U.S. government officials then intensified efforts to clear the camp. Within days, thousands were sent back to Haiti, including two of the friends that Mesidor traveled to the U.S. with.
In the ensuing days, scores of Haitian-Americans organized several protests, demanding the Biden Administration stop removing the asylum seekers. But Mesidor said the government’s choice must be accepted.
“I see Haitians crying and saying that they weren’t supposed to get deported,” Mesidor said. “[But] they never called you. You chose to go to the people’s country illegally.”
Eventually, he was one of the asylum seekers in South Texas to be released. Mesidor landed in Florida on Sept. 20.

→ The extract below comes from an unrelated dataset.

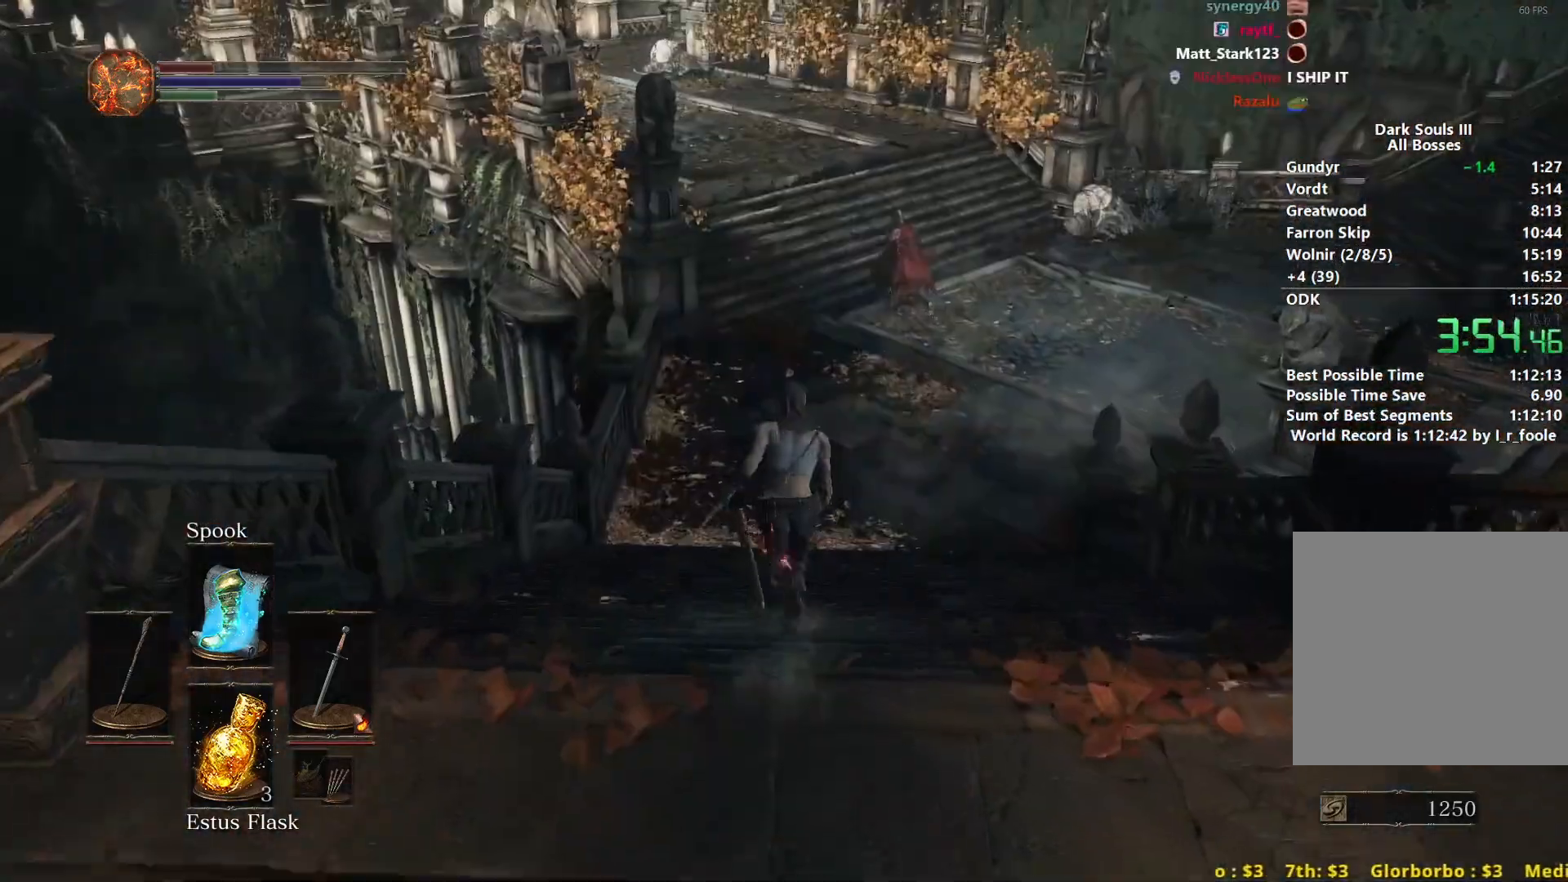
{"buttons": [], "left_stick": "up", "right_stick": "center", "events": [[33, "B", "up"], [200, "right_stick", "up"], [417, "right_stick", "center"]]}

A new road ahead in America
In a turn that surprises many advocates, some Haitian-Americans are in favor of the repatriation of asylum seekers to Haiti. Those who’ve been assisting migrants are disappointed when they hear people — including asylum seekers like Mesidor — say it’s fair for the U.S. to repatriate.
Marie Pereira, an attorney based in Brooklyn, said asylum seekers with those views should just return to Haiti voluntarily.
“I don’t know if he would be singing the same song if they actually did send him back to Haiti,” said Pereira, who assists Haitian-Americans with Temporary Protected Status (TPS) applications.
The latest Haitian asylum seekers’ chances of getting asylum are low, legal experts say. To be eligible for asylum, one has to flee a location because they might be killed or seriously harmed due to religion, race, gender or political views. Most of the Haitian asylum seekers are attempting to leave South America because of poverty, Pereira said.
“That’s not an asylum claim,” Pereira said. “A lot of the Haitian migrants who made the trip from Chile or Brazil may not qualify for asylum. I think the only solution would be if Biden extended TPS to the migrants who were released from Del Rio.”
Mesidor is now looking for a job in Florida to continue supporting his family back in Haiti.
Despite looking for a job, Mesidor understands that his time in Florida might be cut short after his asylum court date — and accepts it.
“We’re not legal in this country, the government will make the decision,” Mesidor said. “Anything can happen. Whatever happens, happens. I’m trusting God. God will lead them to a decision. I’m not scared.”
Now comes a new journey for Mesidor, this time through the U.S. immigration system; his asylum hearing is set for December.